Mercredi 11 août
Dans L’intendant Sansho du réalisateur Kenji Mizogushi que j’évoquais dans un billet précédent, il y a cette dernière scène entre le héros et sa mère, qu’il retrouve après plus de dix ans de séparations. Cette scène est poignante. Je crois que c’est à cause de la position des corps et de leurs mouvements. Ils m’ont suffi en tout cas. La façon dont les deux viennent à s’enlacer et pour tout dire la danse qu’ils accomplissent ont de quoi bouleverser. Au début de la scène, la vieille femme devenue aveugle se tient assise comme une poupée. Elle garde les jambes étendues et le visage tombe vers le sol.
Zushio s’approche. Il vient la réchauffer, lui redonner vie. Alors, les paroles automates de la femme redeviennent, peu à peu, plus spontanées.
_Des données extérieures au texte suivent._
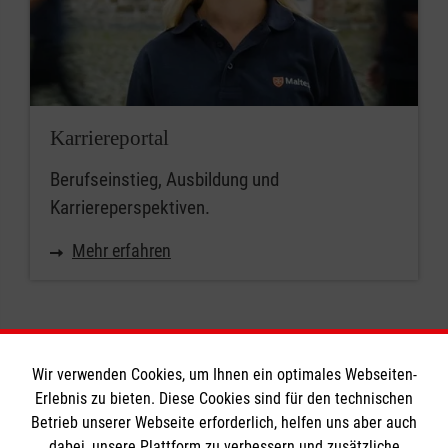
Karriereportal
Berufseinstieg, Ausbildung und
Karriereperspektiven.
Mehr erfahren
Wir verwenden Cookies, um Ihnen ein optimales Webseiten-
Erlebnis zu bieten. Diese Cookies sind für den technischen
Informationen
Betrieb unserer Webseite erforderlich, helfen uns aber auch
dabei, unsere Plattform zu verbessern und zusätzliche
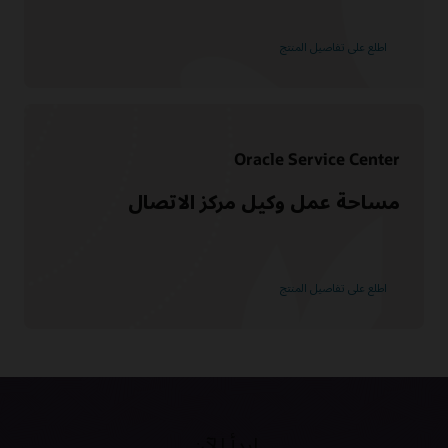
ما المقصود بخدمة العملاء؟
ما إدارة المعرفة؟
اطلع على تفاصيل المنتج
ما المقصود بنظام CRM؟
أنواع نظام إدارة علاقات العملاء
Oracle Service Center
مساحة عمل وكيل مركز الاتصال
اطلع على تفاصيل المنتج
ابدأ الآن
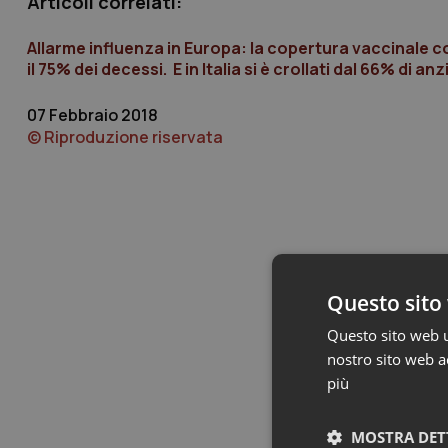
Articoli correlati:
Allarme influenza in Europa: la copertura vaccinale co
il 75% dei decessi. E in Italia si è crollati dal 66% di a
07 Febbraio 2018
© Riproduzione riservata
Questo sito 
Questo sito web ut
nostro sito web ac
più
MOSTRA DET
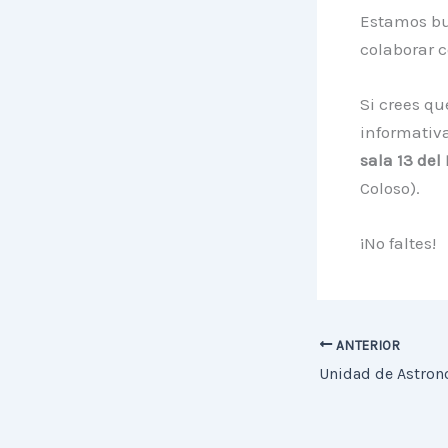
Estamos bu
colaborar c
Si crees qu
informativa
sala 13 del
Coloso).
¡No faltes!
ANTERIOR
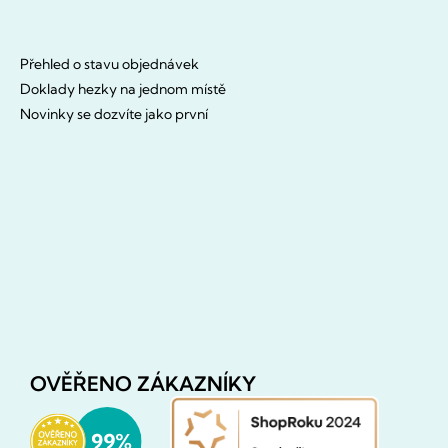
Přehled o stavu objednávek
Doklady hezky na jednom místě
Novinky se dozvíte jako první
OVĚŘENO ZÁKAZNÍKY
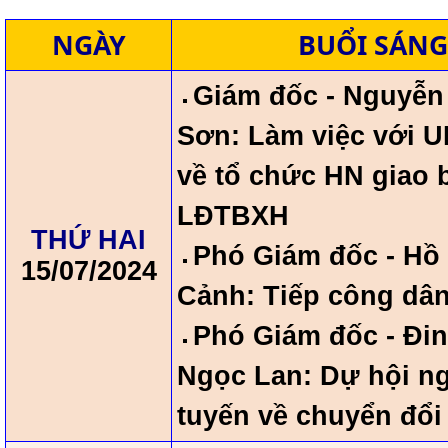
NGÀY
BUỔI SÁNG
Giám đốc - Nguyễn
Sơn: Làm việc với U
về tổ chức HN giao 
LĐTBXH
THỨ HAI
Phó Giám đốc - Hồ
15/07/2024
Cảnh: Tiếp công dâ
Phó Giám đốc - Đin
Ngọc Lan: Dự hội ng
tuyến về chuyển đổi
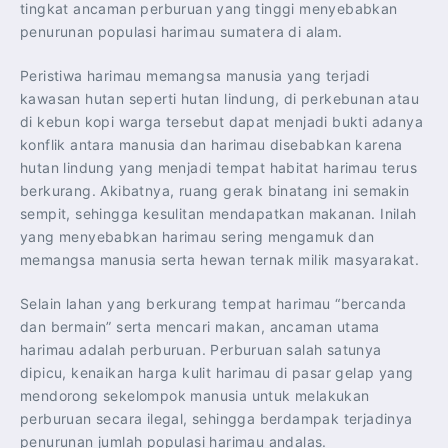
tingkat ancaman perburuan yang tinggi menyebabkan
penurunan populasi harimau sumatera di alam.
Peristiwa harimau memangsa manusia yang terjadi
kawasan hutan seperti hutan lindung, di perkebunan atau
di kebun kopi warga tersebut dapat menjadi bukti adanya
konflik antara manusia dan harimau disebabkan karena
hutan lindung yang menjadi tempat habitat harimau terus
berkurang. Akibatnya, ruang gerak binatang ini semakin
sempit, sehingga kesulitan mendapatkan makanan. Inilah
yang menyebabkan harimau sering mengamuk dan
memangsa manusia serta hewan ternak milik masyarakat.
Selain lahan yang berkurang tempat harimau “bercanda
dan bermain” serta mencari makan, ancaman utama
harimau adalah perburuan. Perburuan salah satunya
dipicu, kenaikan harga kulit harimau di pasar gelap yang
mendorong sekelompok manusia untuk melakukan
perburuan secara ilegal, sehingga berdampak terjadinya
penurunan jumlah populasi harimau andalas.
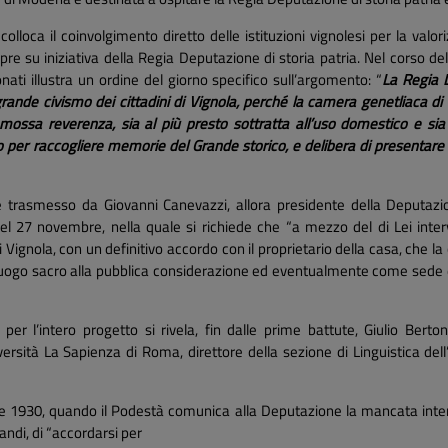
colloca il coinvolgimento diretto delle istituzioni vignolesi per la valo
re su iniziativa della Regia Deputazione di storia patria. Nel corso d
nati illustra un ordine del giorno specifico sull’argomento: “
La Regia D
ande civismo dei cittadini di Vignola, perché la camera genetliaca di 
ossa reverenza, sia al più presto sottratta all’uso domestico e sia
er raccogliere memorie del Grande storico, e delibera di presentare q
trasmesso da Giovanni Canevazzi, allora presidente della Deputazio
del 27 novembre, nella quale si richiede che “a mezzo del di Lei inter
 Vignola, con un definitivo accordo con il proprietario della casa, che l
ogo sacro alla pubblica considerazione ed eventualmente come sede deg
per l’intero progetto si rivela, fin dalle prime battute, Giulio Berto
sità La Sapienza di Roma, direttore della sezione di Linguistica dell’
e 1930, quando il Podestà comunica alla Deputazione la mancata intenz
ndi, di “accordarsi per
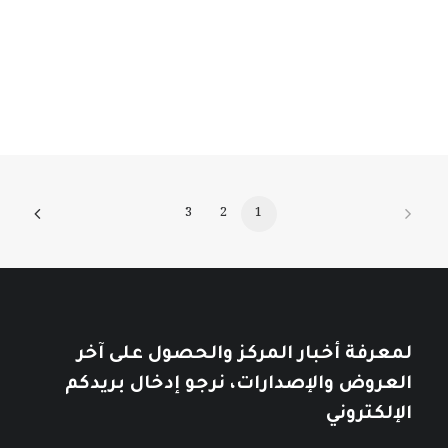
تأملات في التاريخ العربي
خلال
خلال
10
$
12
$
3
2
1
لمعرفة أخبار المركز والحصول على آخر
العروض والإصدارات، نرجو إدخال بريدكم
الإلكتروني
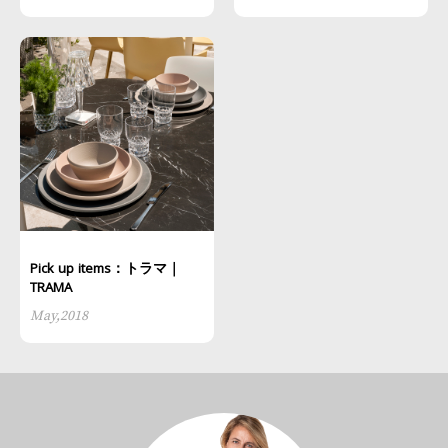
Pick up items：トラマ｜
TRAMA
May,2018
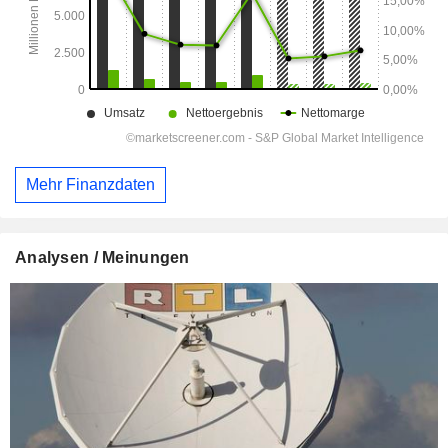
Mehr Finanzdaten
Analysen / Meinungen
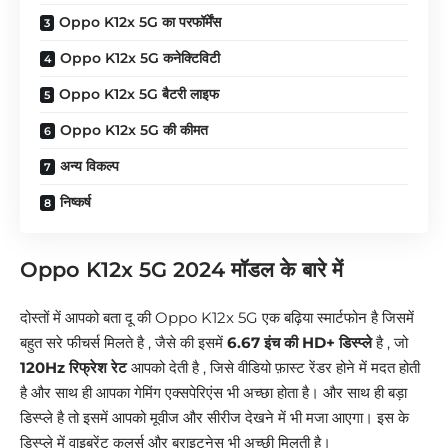
Oppo K12x 5G का परफॉर्मेंस
Oppo K12x 5G कनेक्टिविटी
Oppo K12x 5G बैटरी लाइफ
Oppo K12x 5G की कीमत
अन्य विकल्प
निष्कर्ष
Oppo K12x 5G 2024 मॉडल के बारे में
दोस्तों में आपको बता दू की Oppo K12x 5G एक बढ़िया स्मार्टफोन है जिसमें
बहुत सरे फीचर्स मिलते है , जैसे की इसमें
6.67 इंच की HD+ डिस्प्ले
है , जो
120Hz रिफ्रेश रेट
आपको देती है , जिसे वीडियो फ़ास्ट रेंडर होने में मदत होती
है और साथ ही आपका गेमिंग एक्सपेरिएंस भी अच्छा होता है। और साथ ही बड़ा
डिस्प्ले है तो इसमें आपको मूवीज और सीरीज देखने में भी मजा आएगा। इस के
डिस्प्ले में वाइब्रेंट कलर्स और ब्राइटनेस भी अच्छी मिलती है।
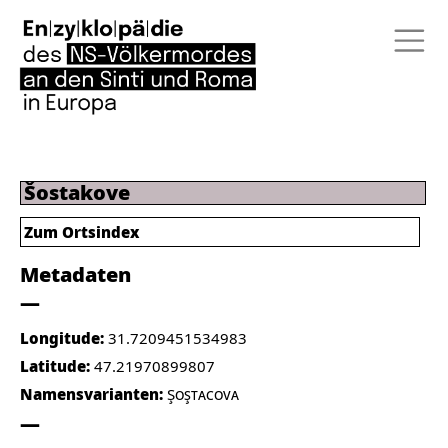
Šostakove
Zum Ortsindex
Metadaten
Longitude:
31.7209451534983
Latitude:
47.21970899807
Namensvarianten:
Şoştacova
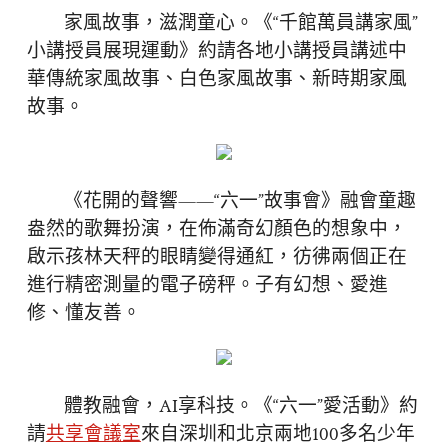
家風故事，滋潤童心。《“千館萬員講家風”
小講授員展現運動》約請各地小講授員講述中
華傳統家風故事、白色家風故事、新時期家風
故事。
《花開的聲響——“六一”故事會》融會童趣
盎然的歌舞扮演，在佈滿奇幻顏色的想象中，
啟示孩林天秤的眼睛變得通紅，彷彿兩個正在
進行精密測量的電子磅秤。子有幻想、愛進
修、懂友善。
體教融會，AI享科技。《“六一”愛活動》約
請
共享會議室
來自深圳和北京兩地100多名少年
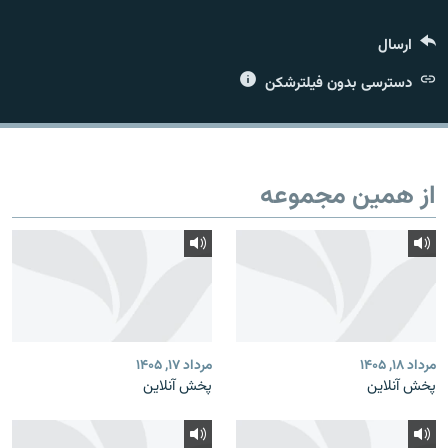
ارسال
دسترسی بدون فیلترشکن
زبان‌های دیگر
از همین مجموعه
مرداد ۱۸, ۱۴۰۵
مرداد ۱۷, ۱۴۰۵
پخش آنلاین
پخش آنلاین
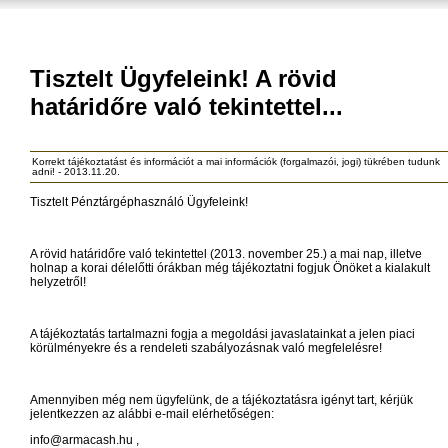
Tisztelt Ügyfeleink! A rövid
határidőre való tekintettel...
Korrekt tájékoztatást és információt a mai információk (forgalmazói, jogi) tükrében tudunk
adni! - 2013.11.20.
Tisztelt Pénztárgéphasználó Ügyfeleink!
A rövid határidőre való tekintettel (2013. november 25.) a mai nap, illetve
holnap a korai délelőtti órákban még tájékoztatni fogjuk Önöket a kialakult
helyzetről!
A tájékoztatás tartalmazni fogja a megoldási javaslatainkat a jelen piaci
körülményekre és a rendeleti szabályozásnak való megfelelésre!
Amennyiben még nem ügyfelünk, de a tájékoztatásra igényt tart, kérjük
jelentkezzen az alábbi e-mail elérhetőségen:
info@armacash.hu ,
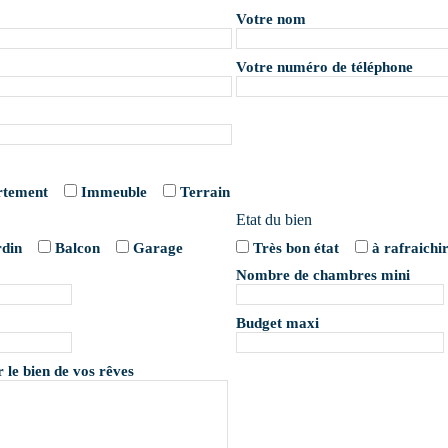
Votre nom
Votre numéro de téléphone
rtement
Immeuble
Terrain
Etat du bien
rdin
Balcon
Garage
Très bon état
à rafraichi
Nombre de chambres mini
Budget maxi
r le bien de vos rêves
La femme met du temps à croire qu’il s’agit bien de son garçon. C’est très beau de voir comment, une fois certaine, elle laisse un peu d’elle s’abandonner à ce fils – et ce corps – nouveau pour elle. Il y a dans ce passage, les quelques secondes où on la voit le retrouver, quelque chose de très animal. Elle le renifle presque.
Avec la vie revient aussi le temps de la douleur vive – celle de découvrir que le père et la fille sont tous deux morts. Mais très vite, dans une dernière et sublime inversion, c’est elle qui se met à raisonner et rassurer le fils. De marionnette abandonnée au sol, elle passe en un instant et contre toute attente à la mère capable de mettre fin aux angoisses de sa progéniture. Pour finir par tenir son enfant serré sur la poitrine et le bercer doucement.
Elle sourit. C’est le sourire indescriptible de la chair retrouvée.